Vladimir pensaba en ella una tarde en que se dirigió con su taxi al hotel Crillon, esperando que algún norteamericano importante alquilara sus servicios. Como en respuesta a sus plegarias, miró hacia la otra acera y lo vio. Tocó insistentemente el claxon y agitó la mano, pero el norteamericano de uniforme desapareció en el interior del hotel. Vladimir descendió del taxi, suplicando que no hubiera sido una ilusión. Cruzó la calle, entró en el hotel y lo alcanzó a punto de tomar el ascensor. Clayton se volvió asombrado al oír que lo llamaban. Cuando vio a Vladimir, temió que hubiera ocurrido alguna desgracia.
– Por fortuna es usted -dijo Vladimir y suspiró de alivio.
Confiaba en que quisiera ver a la muchacha. No sabía qué había ocurrido entre ambos, pero estaba seguro de que algo debió de suceder antes de que Clayton abandonara París.
– ¿Le ha ocurrido algo a Zoya? -preguntó Clayton al ver el rostro de Vladimir. Llegó la víspera y tuvo que hacer enormes esfuerzos de voluntad para no ir a verla. No quería torturar a la joven. Era mejor así. Deseaba que Zoya iniciara una nueva vida y, a pesar de lo mucho que la echaba de menos, no deseaba reanudar sus relaciones. Recién llegado a Nueva York le ordenaron que regresara a París para participar en las numerosas reuniones del Tratado de Versalles, antes de abandonar el ejército para siempre. Regresó temeroso, pues no sabía si podría estar en París sin intentar verla-. ¿Es Zoya? -le preguntó al aristocrático príncipe, asustado por la expresión de sus ojos.
– ¿Podríamos hablar un momento?
Vladimir miró a su alrededor en el vestíbulo del hotel, completamente abarrotado de gente. Tenía que contarle muchas cosas. Clayton consultó su reloj. Disponía tan solo de dos horas. Asintió con la cabeza y siguió a Vladimir hasta el taxi.

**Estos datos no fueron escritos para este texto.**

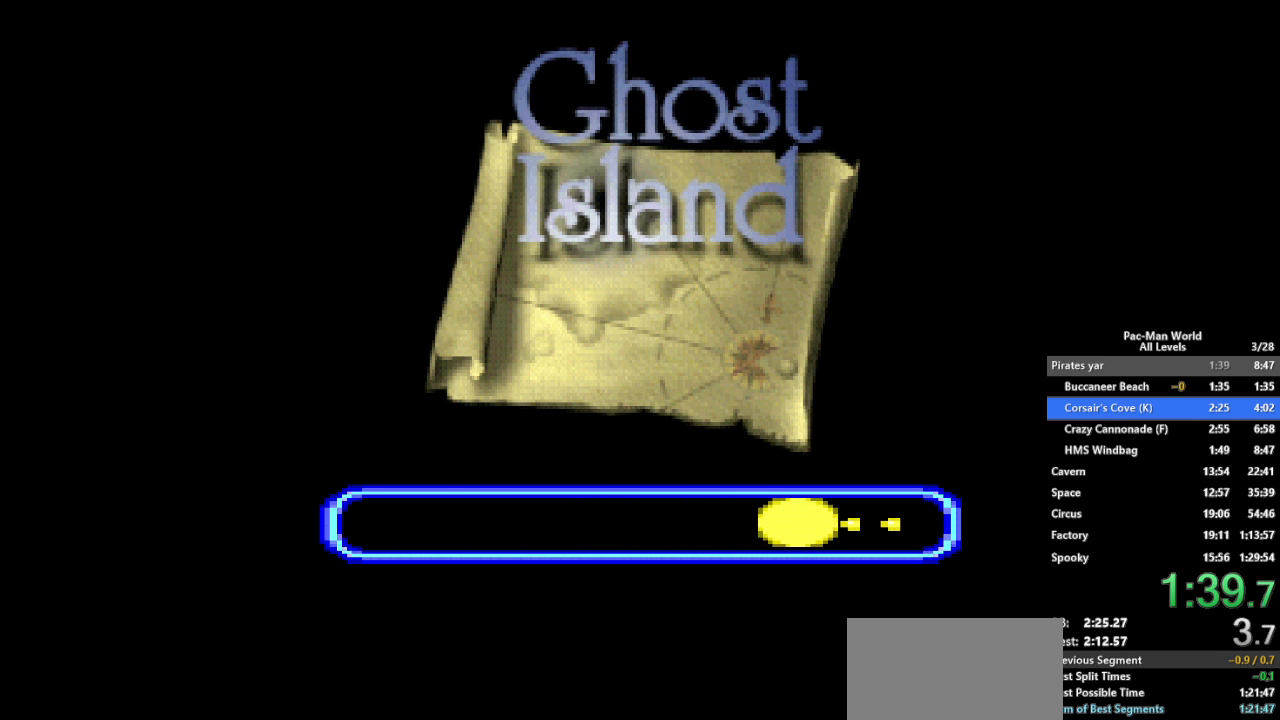
{"buttons": [], "left_stick": "center", "right_stick": "center", "events": []}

– Dígame por lo menos si está bien, hombre. ¿Le ha ocurrido algo?
Con expresión muy seria, el príncipe puso en marcha el vehículo. Su chaqueta y los puños de su camisa estaban más raídos que nunca, pero el cabello blanco como la nieve y el bigote cuidadosamente recortado ofrecían un aspecto impecable. Todo en él denotaba nobleza y distinción. En París había muchos príncipes, duques y miembros de nobles familias, haciendo de taxistas, barrenderos y camareros.

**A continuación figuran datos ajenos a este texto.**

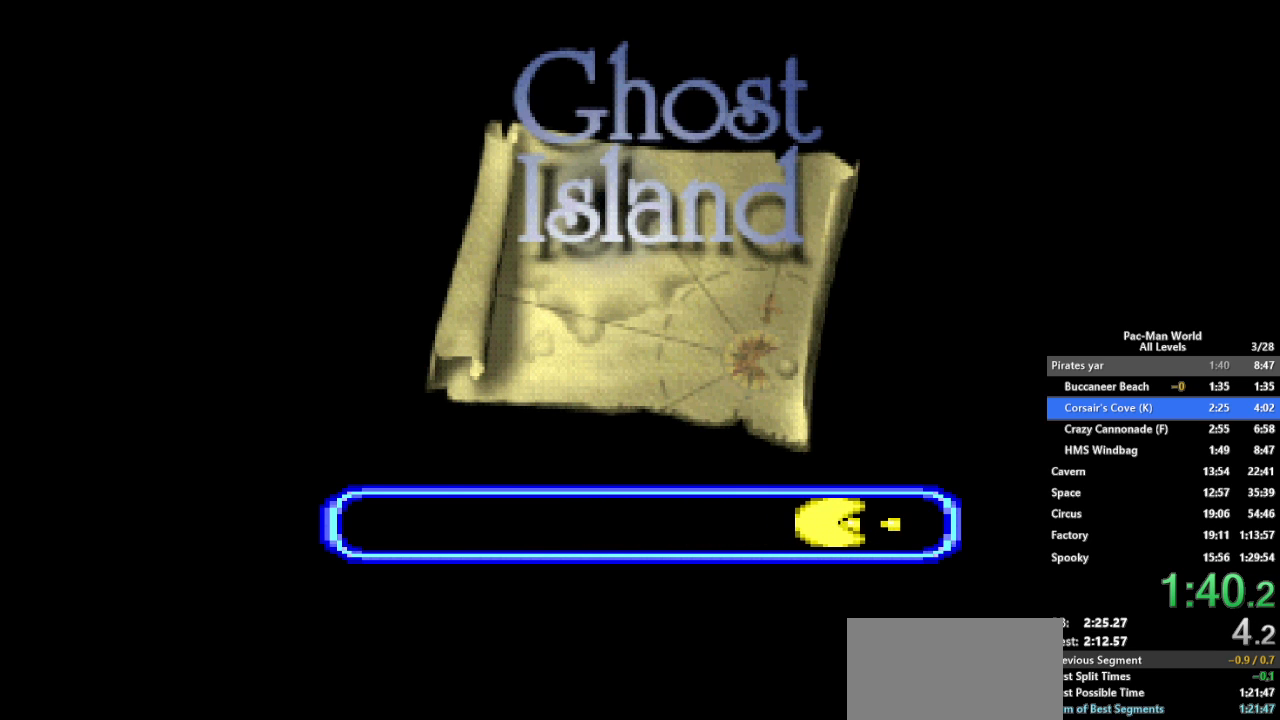
{"buttons": [], "left_stick": "center", "right_stick": "center", "events": []}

– No le ha ocurrido nada, capitán -contestó Vladimir mientras Clayton suspiraba de alivio-. Por lo menos, no de forma directa.
Se dirigieron a la cervecería Deux-Magots, se sentaron a una mesa del fondo y Clayton pidió dos cafés.
– Su abuela murió hace tres semanas.
– Me lo temía.
Parecía muy enferma y se la veía muy débil cuando él abandonó París hacía más de un mes.
– Pero lo peor de todo es que Pierre Gilliard regresó de Siberia y fue a verla. La noticia fue un golpe terrible. Zoya lleva sin salir del apartamento desde que se enteró. Temo que pierda el juicio sentada allí sola, pensando en ellos. Es demasiado para ella.
El príncipe lamentó que Andrews no hubiera pedido algo más fuerte. No le hubiera venido nada mal un vodka solo. A todos les habían ocurrido demasiadas cosas, especialmente a Zoya.
– ¿Estaba presente Gilliard cuando mataron al zar?
Clayton se entristeció, pese a que nunca conoció a Nicolás personalmente, sino tan solo a través de lo que Zoya le contó sobre Livadia, el yate y el palacio de Tsarskoe Selo.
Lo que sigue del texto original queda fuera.